New nanotech imaging tool may allow smartphone disease diagnosis
Scientists have developed a low-cost microscopic imaging device small enough to fit on a smartphone camera lens, with the potential to make mobile medical diagnosis of diseases affordable and accessible.
Research published today in ACS Photonics from researchers at the University of Melbourne and the Australian Research Council Centre of Excellence for Transformative Meta-Optical Systems (TMOS), is helping miniaturise phase-imaging technology using metasurfaces, which are only a few hundred nanometres thick – about 350 times thinner than the thickness of a human hair – thus small enough to fit in the lens of a smartphone or other small camera.
The detection of diseases often relies on optical microscope technology to investigate changes in biological cells. Currently, these investigation methods usually involve staining the cells with chemicals in a laboratory environment as well as using specialised ‘phase-imaging’ microscopes. These aim to make invisible aspects of a biological cell visible, so early-stage detection of disease becomes possible. However, phase-imaging microscopes are bulky and cost thousands of dollars, putting them out of reach of remote medical practices.
In addition to providing resources for remote medical practices, this new technology could one day lead to at-home disease detection, where the patient could obtain their own specimen through saliva or a pinprick of blood, and then transmit an image to a laboratory anywhere in the world.
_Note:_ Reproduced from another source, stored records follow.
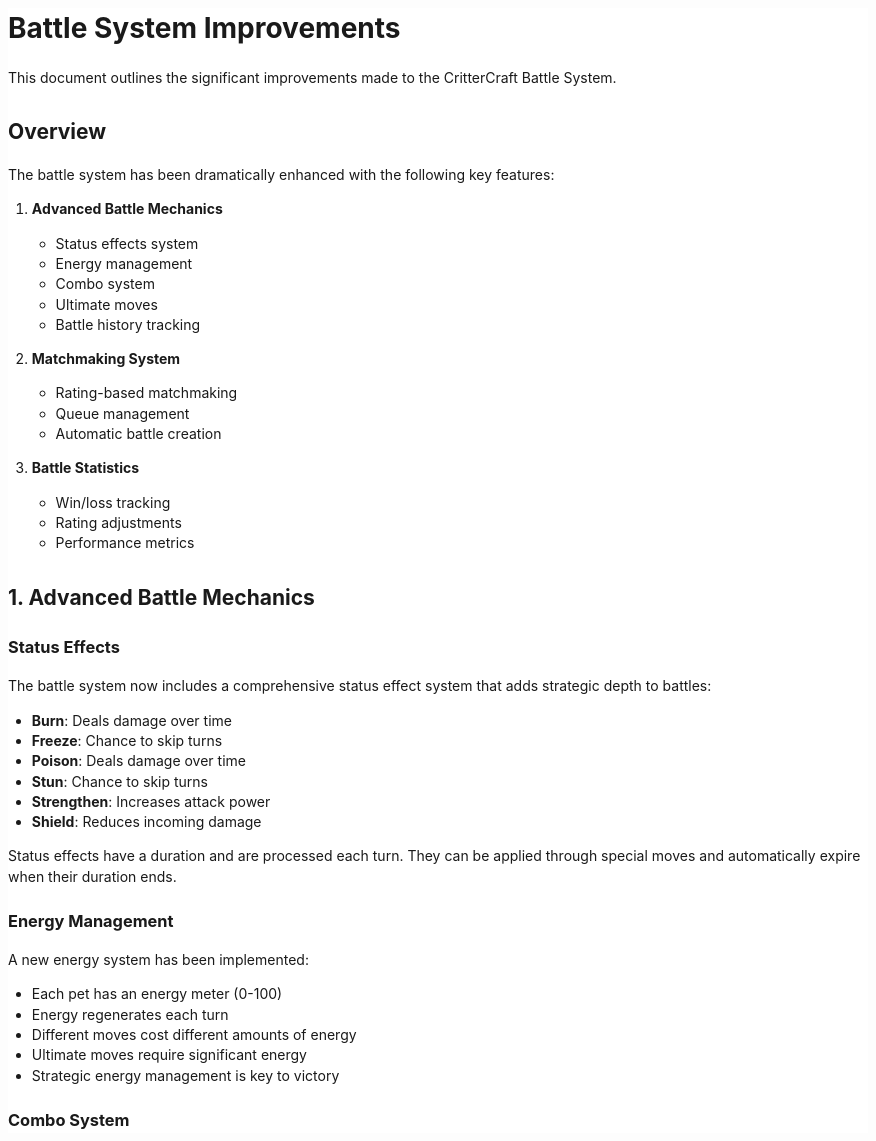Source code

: # Battle System Improvements

This document outlines the significant improvements made to the CritterCraft Battle System.

## Overview

The battle system has been dramatically enhanced with the following key features:

1. **Advanced Battle Mechanics**
   - Status effects system
   - Energy management
   - Combo system
   - Ultimate moves
   - Battle history tracking

2. **Matchmaking System**
   - Rating-based matchmaking
   - Queue management
   - Automatic battle creation

3. **Battle Statistics**
   - Win/loss tracking
   - Rating adjustments
   - Performance metrics

## 1. Advanced Battle Mechanics

### Status Effects

The battle system now includes a comprehensive status effect system that adds strategic depth to battles:

- **Burn**: Deals damage over time
- **Freeze**: Chance to skip turns
- **Poison**: Deals damage over time
- **Stun**: Chance to skip turns
- **Strengthen**: Increases attack power
- **Shield**: Reduces incoming damage

Status effects have a duration and are processed each turn. They can be applied through special moves and automatically expire when their duration ends.

### Energy Management

A new energy system has been implemented:

- Each pet has an energy meter (0-100)
- Energy regenerates each turn
- Different moves cost different amounts of energy
- Ultimate moves require significant energy
- Strategic energy management is key to victory

### Combo System
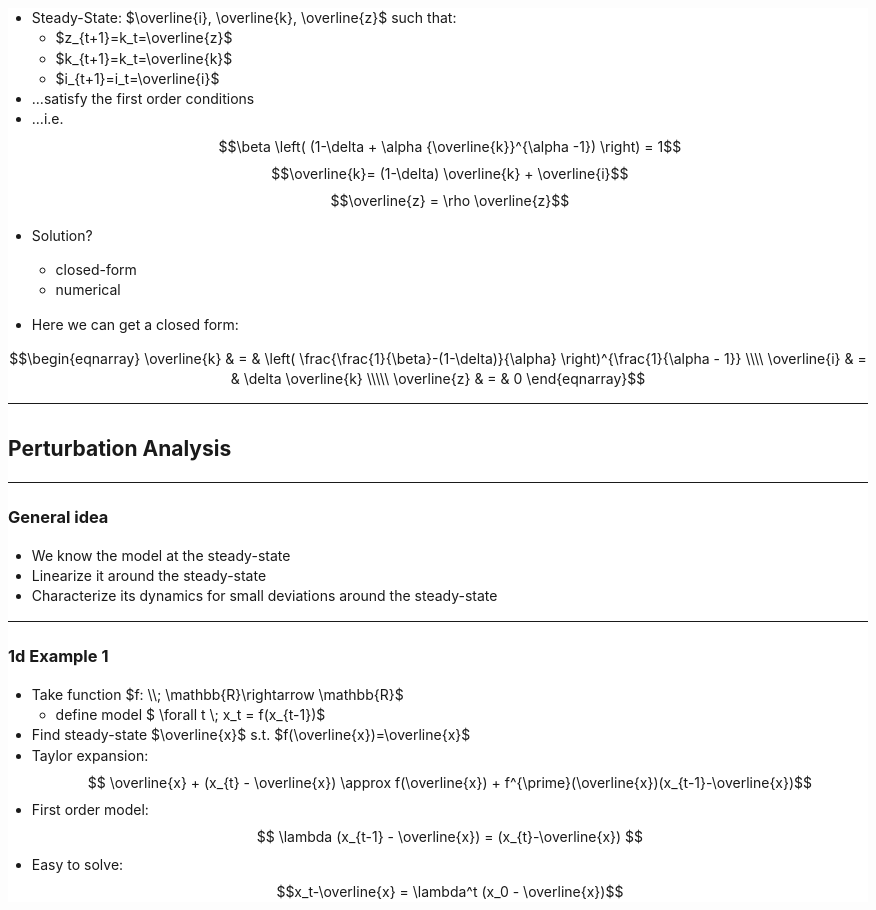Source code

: <div class="col">

- Steady-State: $\overline{i}, \overline{k}, \overline{z}$ such that:
  - $z_{t+1}=k_t=\overline{z}$
  - $k_{t+1}=k_t=\overline{k}$
  - $i_{t+1}=i_t=\overline{i}$
- ...satisfy the first order conditions
- ...i.e.
$$\beta   \left( (1-\delta + \alpha {\overline{k}}^{\alpha -1}) \right) = 1$$
$$\overline{k}=  (1-\delta) \overline{k} + \overline{i}$$
$$\overline{z} = \rho \overline{z}$$

</div>
<div class="col">

- Solution?
  - closed-form
  - numerical

- Here we can get a closed form:

$$\begin{eqnarray}
\overline{k} & = & \left( \frac{\frac{1}{\beta}-(1-\delta)}{\alpha} \right)^{\frac{1}{\alpha - 1}} \\\\
\overline{i} & = & \delta \overline{k} \\\\\
\overline{z} & = & 0
\end{eqnarray}$$

</div>
</div>

---

## Perturbation Analysis

----

### General idea

- We know the model at the steady-state
- Linearize it around the steady-state
- Characterize its dynamics for small deviations around the steady-state

----

### 1d Example 1

- Take function $f: \\; \mathbb{R}\rightarrow \mathbb{R}$
  - define model $ \forall t \\; x_t = f(x_{t-1})$
- Find steady-state $\overline{x}$ s.t. $f(\overline{x})=\overline{x}$
- Taylor expansion:
  $$ \overline{x} + (x_{t} - \overline{x}) \approx f(\overline{x}) + f^{\prime}(\overline{x})(x_{t-1}-\overline{x})$$
- First order model: 
$$ \lambda (x_{t-1} - \overline{x}) = (x_{t}-\overline{x}) $$
- Easy to solve: 
$$x_t-\overline{x} = \lambda^t (x_0 - \overline{x})$$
The lab could then analyse and diagnose the illness.
Lead researcher, University of Melbourne Dr Lukas Wesemann said similar to expensive phase-imaging microscopes, these metasurfaces can manipulate the light passing through them to make otherwise invisible aspects of objects like live biological cells visible.
“We manufactured our metasurface with an array of tiny rods – nanorods – on a flat surface, arranged in such a way as to turn an invisible property of light, called its ‘phase’, into a normal image visible to the human eye, or conventional cameras,” Dr Wesemann said.
“These phase-imaging metasurfaces create high contrast, pseudo-3D images without the need for computer post-processing.
“Making medical diagnostic devices smaller, cheaper and more portable will help disadvantaged regions gain access to healthcare that is currently only available to first world countries.”
Co-author, TMOS Chief Investigator and University of Melbourne Professor Ann Roberts, said it was an exciting breakthrough in the field of phase-imaging.
“It’s just the tip of the iceberg in terms of how metasurfaces will completely reimagine conventional optics and lead to a new generation of miniaturised devices.”